Abreu also managed to get a law passed by parliament, guaranteeing every child the right to a musical education. Teachers go into schools in the countryside, the slums and the towns and let the children play with instruments. If they show an interest, they are allowed to borrow the instrument of their choice, but have to agree to practice and to perform on it within a few weeks. If they keep up their interest and practice seriously for two years, they are allowed to keep their instrument.
Dr. Abreu explains how he sees musical education and working with a group of other musicians, as a vital process of maturation. “ Here you learn to co-operate with others,” he says, “you are an individual performer but you are involved in teamwork with others, you learn to give and take, to show solidarity and sympathy. You pass on your skills and knowledge to others selflessly and learn in the same way from them. You are also creating beauty, giving pleasure to many more. Historically classical music was performed by an elite for an elite, then by an elite for the majority, but in Venezuela it is now being performed by a majority for a majority.”
The country has been visited by some of the world's leading musicians, from Sir Simon Rattle, to Placido Domingo and Claudio Abbado among them. Rattle said that if he were asked where the future of classical music lay, he would unhesitatingly say “here in Venezuela.”
A recent film Tocar y Luchar (Play and Struggle) is a moving tribute to this musical movement in Venezuela and includes interviews with Dr. Abreu, Rattle and others. But what draws the most admiration is watching the youngsters themselves playing and talking about their joy in music. To see a twelve year old black girl wandering past the multi-colored, peeling walls of a narrow alleyway in a slum neighborhood playing Bach exquisitely on her violin, one can't but help but be moved. A nine year-old in a cramped flat of a town suburb explains how he needs to sleep next to his cello – it is his teddy bear, his source of comfort and pleasure. “I can't get to sleep, if it's not near me,” he says, and it means I can get out of bed and practice at any time.” These children are also all amazingly articulate about their playing and the pleasure and pride they get from it.

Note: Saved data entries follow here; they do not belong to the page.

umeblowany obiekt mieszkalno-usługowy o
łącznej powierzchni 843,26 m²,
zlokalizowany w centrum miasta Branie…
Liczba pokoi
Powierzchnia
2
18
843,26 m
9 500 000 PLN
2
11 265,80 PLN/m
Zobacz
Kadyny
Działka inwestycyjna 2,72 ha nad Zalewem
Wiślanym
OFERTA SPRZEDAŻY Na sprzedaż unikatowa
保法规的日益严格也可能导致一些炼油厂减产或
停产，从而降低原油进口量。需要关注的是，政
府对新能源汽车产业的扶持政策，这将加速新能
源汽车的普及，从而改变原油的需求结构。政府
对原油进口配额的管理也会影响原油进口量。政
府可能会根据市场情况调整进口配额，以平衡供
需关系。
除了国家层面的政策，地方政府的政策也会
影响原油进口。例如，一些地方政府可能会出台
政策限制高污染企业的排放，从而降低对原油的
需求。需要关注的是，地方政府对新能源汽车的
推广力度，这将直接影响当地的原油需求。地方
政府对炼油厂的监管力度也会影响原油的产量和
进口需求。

When I think of most British kids who are interested only in football or computers, and their fascination with celebrity fame, individual wealth or solipsistic gaming, it is uplifting to see how Venezuelan youngsters are transformed into all-round social beings by their very different experience.
To watch one of the youth orchestras playing is a visual experience in itself. There is none of the evening dress seriousness or awesome reverence. Their faces reveal their rich ethnic and gender mix. They dress in brightly colored shirts in the colors of the Venezuelan flag; and in strongly rhythmic pieces they sway with their bodies like dancers and in the end, jubilantly throw their instruments in the air, reminiscent of Grand Prix winners tossing champagne bottles about.

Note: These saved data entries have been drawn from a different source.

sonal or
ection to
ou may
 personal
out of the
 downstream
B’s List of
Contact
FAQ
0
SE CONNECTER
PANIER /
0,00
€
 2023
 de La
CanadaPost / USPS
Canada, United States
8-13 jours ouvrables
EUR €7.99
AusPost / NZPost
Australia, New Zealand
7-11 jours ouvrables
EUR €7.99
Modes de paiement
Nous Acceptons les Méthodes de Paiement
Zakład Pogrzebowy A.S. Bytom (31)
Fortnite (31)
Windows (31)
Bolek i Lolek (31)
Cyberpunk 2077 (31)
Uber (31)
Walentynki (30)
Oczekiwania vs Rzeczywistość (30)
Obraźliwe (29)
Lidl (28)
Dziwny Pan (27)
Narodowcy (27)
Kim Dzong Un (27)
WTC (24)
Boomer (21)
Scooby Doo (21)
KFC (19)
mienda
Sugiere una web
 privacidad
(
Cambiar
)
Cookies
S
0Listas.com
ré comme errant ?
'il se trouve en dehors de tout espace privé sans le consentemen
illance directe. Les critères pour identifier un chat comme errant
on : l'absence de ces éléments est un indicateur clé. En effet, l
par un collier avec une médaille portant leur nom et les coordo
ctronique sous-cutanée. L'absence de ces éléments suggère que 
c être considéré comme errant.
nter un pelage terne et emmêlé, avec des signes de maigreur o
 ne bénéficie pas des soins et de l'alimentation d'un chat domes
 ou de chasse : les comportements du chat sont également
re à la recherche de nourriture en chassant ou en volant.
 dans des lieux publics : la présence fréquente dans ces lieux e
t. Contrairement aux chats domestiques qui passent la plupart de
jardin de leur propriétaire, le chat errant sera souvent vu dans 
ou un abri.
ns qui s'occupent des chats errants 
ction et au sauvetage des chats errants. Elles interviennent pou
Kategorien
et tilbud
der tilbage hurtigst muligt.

Children as young as two or three are given the chance of playing on an instrument. The program has also been taken into juvenile penitentiaries and schools for the disabled – there are choirs made up of deaf and blind children, the deaf ones being encouraged to gesticulate with their hands to accompany the music. All participants, teachers and students, say that the bond of affection that is built up is life-changing for both sides.

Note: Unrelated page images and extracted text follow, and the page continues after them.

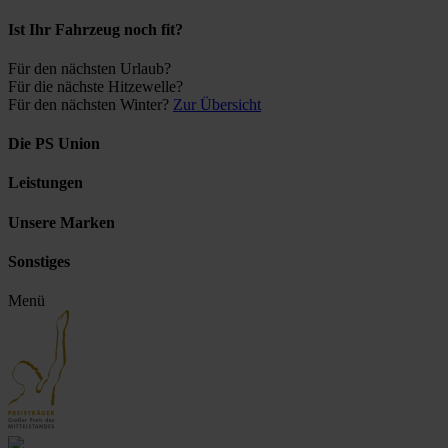
Ist Ihr Fahrzeug noch fit?
Für den nächsten Urlaub?
Für die nächste Hitzewelle?
Für den nächsten Winter?
Zur Übersicht
Die PS Union
Leistungen
Unsere Marken
Sonstiges
Menü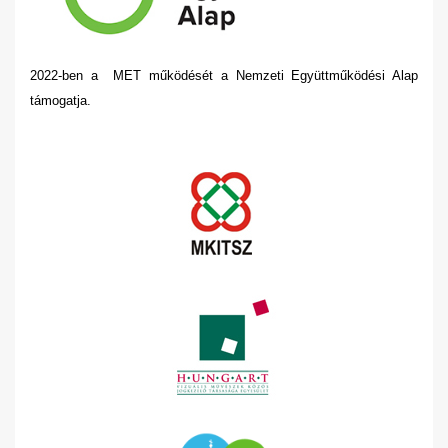
2022-ben a MET működését a Nemzeti Együttműködési Alap
támogatja.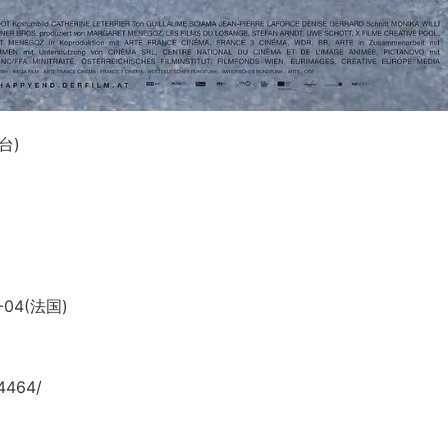
台)
-04(法国)
4464/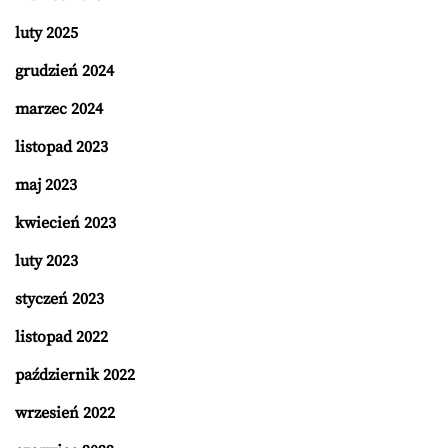
luty 2025
grudzień 2024
marzec 2024
listopad 2023
maj 2023
kwiecień 2023
luty 2023
styczeń 2023
listopad 2022
październik 2022
wrzesień 2022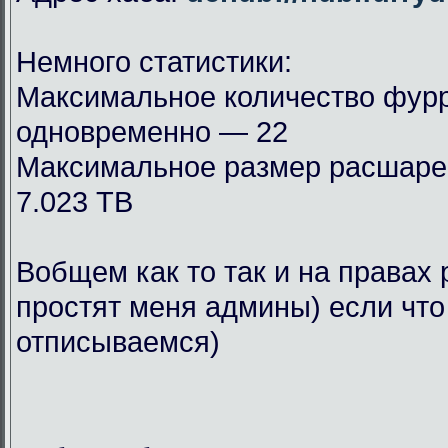
Немного статистики:
Максимальное количество фурр
одновременно — 22
Максимальное размер расшар
7.023 TB
Вобщем как то так и на правах 
простят меня админы) если что
отписываемся)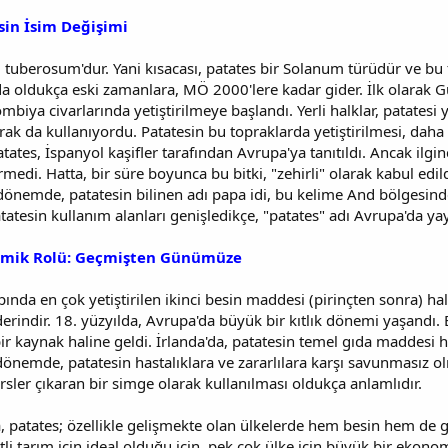
sin İsim Değişimi
tuberosum'dur. Yani kısacası, patates bir Solanum türüdür ve bu fa
slında oldukça eski zamanlara, MÖ 2000'lere kadar gider. İlk olarak
iya civarlarında yetiştirilmeye başlandı. Yerli halklar, patatesi y
ak da kullanıyordu. Patatesin bu topraklarda yetiştirilmesi, daha
tates, İspanyol kaşifler tarafından Avrupa'ya tanıtıldı. Ancak ilgin
di. Hatta, bir süre boyunca bu bitki, "zehirli" olarak kabul edildi 
önemde, patatesin bilinen adı papa idi, bu kelime And bölgesindek
tatesin kullanım alanları genişledikçe, "patates" adı Avrupa'da ya
nomik Rolü: Geçmişten Günümüze
da en çok yetiştirilen ikinci besin maddesi (pirinçten sonra) hali
derindir. 18. yüzyılda, Avrupa'da büyük bir kıtlık dönemi yaşand
 kaynak haline geldi. İrlanda'da, patatesin temel gıda maddesi hali
önemde, patatesin hastalıklara ve zararlılara karşı savunmasız olm
ler çıkaran bir simge olarak kullanılması oldukça anlamlıdır.
patates; özellikle gelişmekte olan ülkelerde hem besin hem de ge
tli tarım için ideal olduğu için, pek çok ülke için büyük bir ekono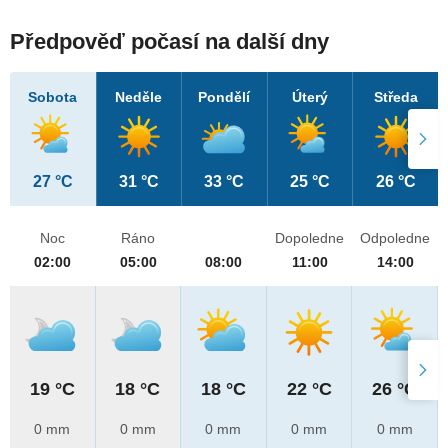
Předpověď počasí na další dny
Sobota
Neděle
Pondělí
Úterý
Středa
27 °C
31 °C
33 °C
25 °C
26 °C
Noc
Ráno
Dopoledne
Odpoledne
02:00
05:00
08:00
11:00
14:00
19 °C
18 °C
18 °C
22 °C
26 °C
0 mm
0 mm
0 mm
0 mm
0 mm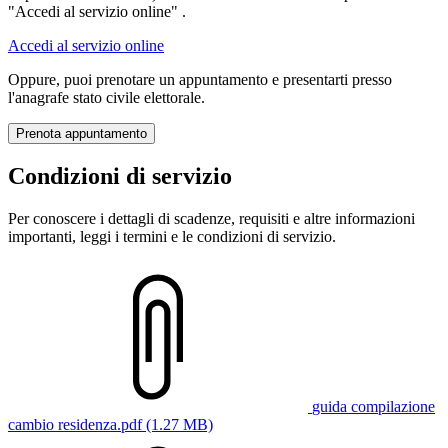
"Accedi al servizio online" .
Accedi al servizio online
Oppure, puoi prenotare un appuntamento e presentarti presso
l'anagrafe stato civile elettorale.
Prenota appuntamento
Condizioni di servizio
Per conoscere i dettagli di scadenze, requisiti e altre informazioni
importanti, leggi i termini e le condizioni di servizio.
guida compilazione
cambio residenza.pdf (1.27 MB)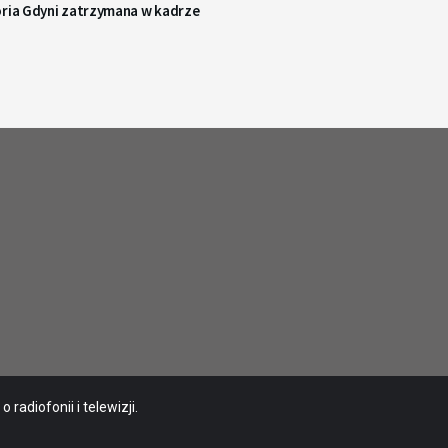
oria Gdyni zatrzymana w kadrze
radiofonii i telewizji.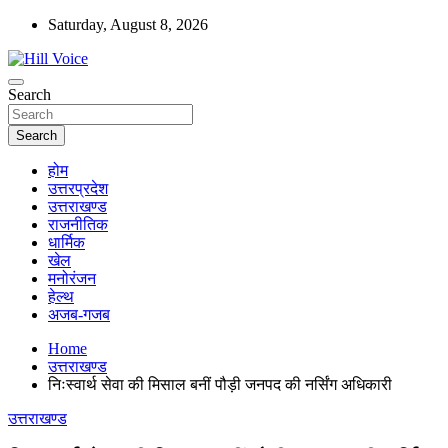
Skip
Saturday, August 8, 2026
to
content
न्यूज़ पोर्टल
Search
Hill Voice
Search
होम
उत्तरप्रदेश
उत्तराखण्ड
राजनीतिक
धार्मिक
खेल
मनोरंजन
हेल्थ
अजब-गजब
Home
उत्तराखण्ड
निःस्वार्थ सेवा की मिसाल बनीं पौड़ी जनपद की नर्सिंग अधिकारी
उत्तराखण्ड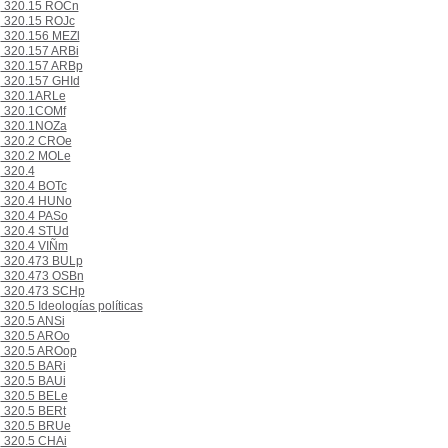
320.15 ROCn
320.15 ROJc
320.156 MEZl
320.157 ARBi
320.157 ARBp
320.157 GHId
320.1ARLe
320.1COMf
320.1NOZa
320.2 CROe
320.2 MOLe
320.4
320.4 BOTc
320.4 HUNo
320.4 PASo
320.4 STUd
320.4 VIÑm
320.473 BULp
320.473 OSBn
320.473 SCHp
320.5 Ideologías políticas
320.5 ANSi
320.5 AROo
320.5 AROop
320.5 BARi
320.5 BAUi
320.5 BELe
320.5 BERt
320.5 BRUe
320.5 CHAi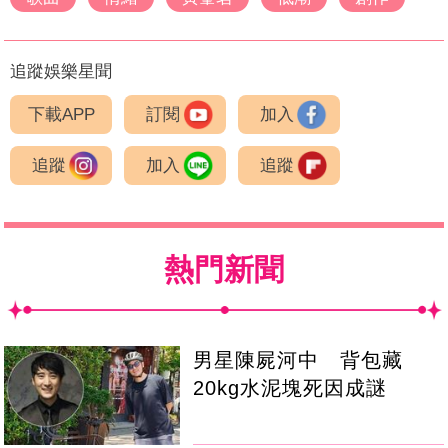
追蹤娛樂星聞
下載APP
訂閱
加入
追蹤
加入
追蹤
熱門新聞
男星陳屍河中 背包藏
20kg水泥塊死因成謎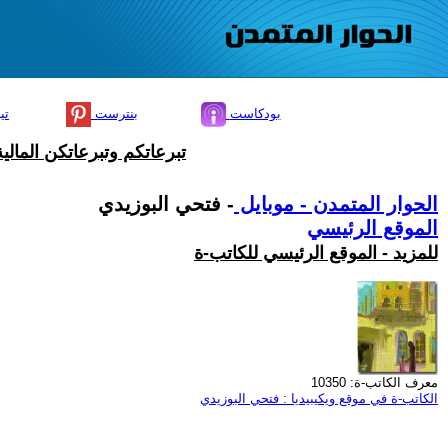
بودكاست
بنترست
تي
تبرعاتكم وتبرعاتكن المال
الحوار المتمدن - موبايل
- فتحي البوزيدي
الموقع الرئيسي
للمزيد - الموقع الرئيسي للكاتب-ة
معرف الكاتب-ة: 10350
الكاتب-ة في موقع ويكيبيديا : فتحي البوزيدي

The state oil company PDVSA is one of the big sponsors of this program, because it doesn't come cheap and instruments can be very expensive, but no child is deprived of the chance.
Rattle says the phenomenon is like “a resurrection,” it doesn't just enrich lives, it also saves them; it promotes social and psychological health. Domingo adds, that it is not just the enthusiasm and mass participation that thrills him but also the incredibly high quality.
Gloria Carnevali of the Venezuelan Embassy's Cultural Section in London thinks one of the reasons for the enormous success of this program is perhaps to be found in the rich ethnic and cultural mix of the population. Venezuela has one of the most diverse populations of all Latin America – black, Hispanic and other European, indigenous and Asiatic.
Although the movement began before the present revolution, the Chavez administration is actively continuing and promoting this program, which it hopes to widen out to all of Latin America and beyond. It is shaming for so-called rich countries in Europe or North America, where music has been taken off the curriculum of many schools for lack of funding for instruments or for teaching time. The Venezuelan Youth Orchestra under Sir Simon Rattle will be in Britain for the Proms in August – a concert not to be missed if you can get tickets.